PROBLEM TO WORK ON => Below are entries. Reproduce exactly the lines between the line holding "24 160 57.34" and the line holding "184 146 20125", inclusive, and only those.

(Collected data entries)
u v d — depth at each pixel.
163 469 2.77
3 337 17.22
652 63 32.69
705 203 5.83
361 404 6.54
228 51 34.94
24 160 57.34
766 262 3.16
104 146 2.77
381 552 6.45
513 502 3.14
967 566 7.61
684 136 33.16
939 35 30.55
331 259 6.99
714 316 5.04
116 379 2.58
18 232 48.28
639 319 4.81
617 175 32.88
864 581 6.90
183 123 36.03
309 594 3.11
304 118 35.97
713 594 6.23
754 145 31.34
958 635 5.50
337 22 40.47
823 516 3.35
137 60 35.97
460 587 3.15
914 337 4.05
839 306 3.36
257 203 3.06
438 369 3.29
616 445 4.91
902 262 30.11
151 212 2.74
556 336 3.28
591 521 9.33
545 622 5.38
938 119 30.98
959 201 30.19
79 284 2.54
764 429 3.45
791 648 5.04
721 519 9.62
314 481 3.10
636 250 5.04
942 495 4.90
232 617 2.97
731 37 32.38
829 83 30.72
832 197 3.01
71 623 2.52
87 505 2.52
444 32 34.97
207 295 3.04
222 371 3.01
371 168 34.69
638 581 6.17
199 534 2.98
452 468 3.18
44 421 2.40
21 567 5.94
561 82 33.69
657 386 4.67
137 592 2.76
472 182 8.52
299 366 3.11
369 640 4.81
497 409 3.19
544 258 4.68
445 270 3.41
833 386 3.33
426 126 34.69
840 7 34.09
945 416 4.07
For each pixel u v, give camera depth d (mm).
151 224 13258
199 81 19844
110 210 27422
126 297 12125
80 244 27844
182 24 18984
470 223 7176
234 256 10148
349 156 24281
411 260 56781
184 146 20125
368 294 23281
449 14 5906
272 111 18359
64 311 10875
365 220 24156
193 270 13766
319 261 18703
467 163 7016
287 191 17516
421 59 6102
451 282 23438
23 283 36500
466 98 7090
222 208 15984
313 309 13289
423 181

RESPONSE =>
24 160 57.34
766 262 3.16
104 146 2.77
381 552 6.45
513 502 3.14
967 566 7.61
684 136 33.16
939 35 30.55
331 259 6.99
714 316 5.04
116 379 2.58
18 232 48.28
639 319 4.81
617 175 32.88
864 581 6.90
183 123 36.03
309 594 3.11
304 118 35.97
713 594 6.23
754 145 31.34
958 635 5.50
337 22 40.47
823 516 3.35
137 60 35.97
460 587 3.15
914 337 4.05
839 306 3.36
257 203 3.06
438 369 3.29
616 445 4.91
902 262 30.11
151 212 2.74
556 336 3.28
591 521 9.33
545 622 5.38
938 119 30.98
959 201 30.19
79 284 2.54
764 429 3.45
791 648 5.04
721 519 9.62
314 481 3.10
636 250 5.04
942 495 4.90
232 617 2.97
731 37 32.38
829 83 30.72
832 197 3.01
71 623 2.52
87 505 2.52
444 32 34.97
207 295 3.04
222 371 3.01
371 168 34.69
638 581 6.17
199 534 2.98
452 468 3.18
44 421 2.40
21 567 5.94
561 82 33.69
657 386 4.67
137 592 2.76
472 182 8.52
299 366 3.11
369 640 4.81
497 409 3.19
544 258 4.68
445 270 3.41
833 386 3.33
426 126 34.69
840 7 34.09
945 416 4.07
For each pixel u v, give camera depth d (mm).
151 224 13258
199 81 19844
110 210 27422
126 297 12125
80 244 27844
182 24 18984
470 223 7176
234 256 10148
349 156 24281
411 260 56781
184 146 20125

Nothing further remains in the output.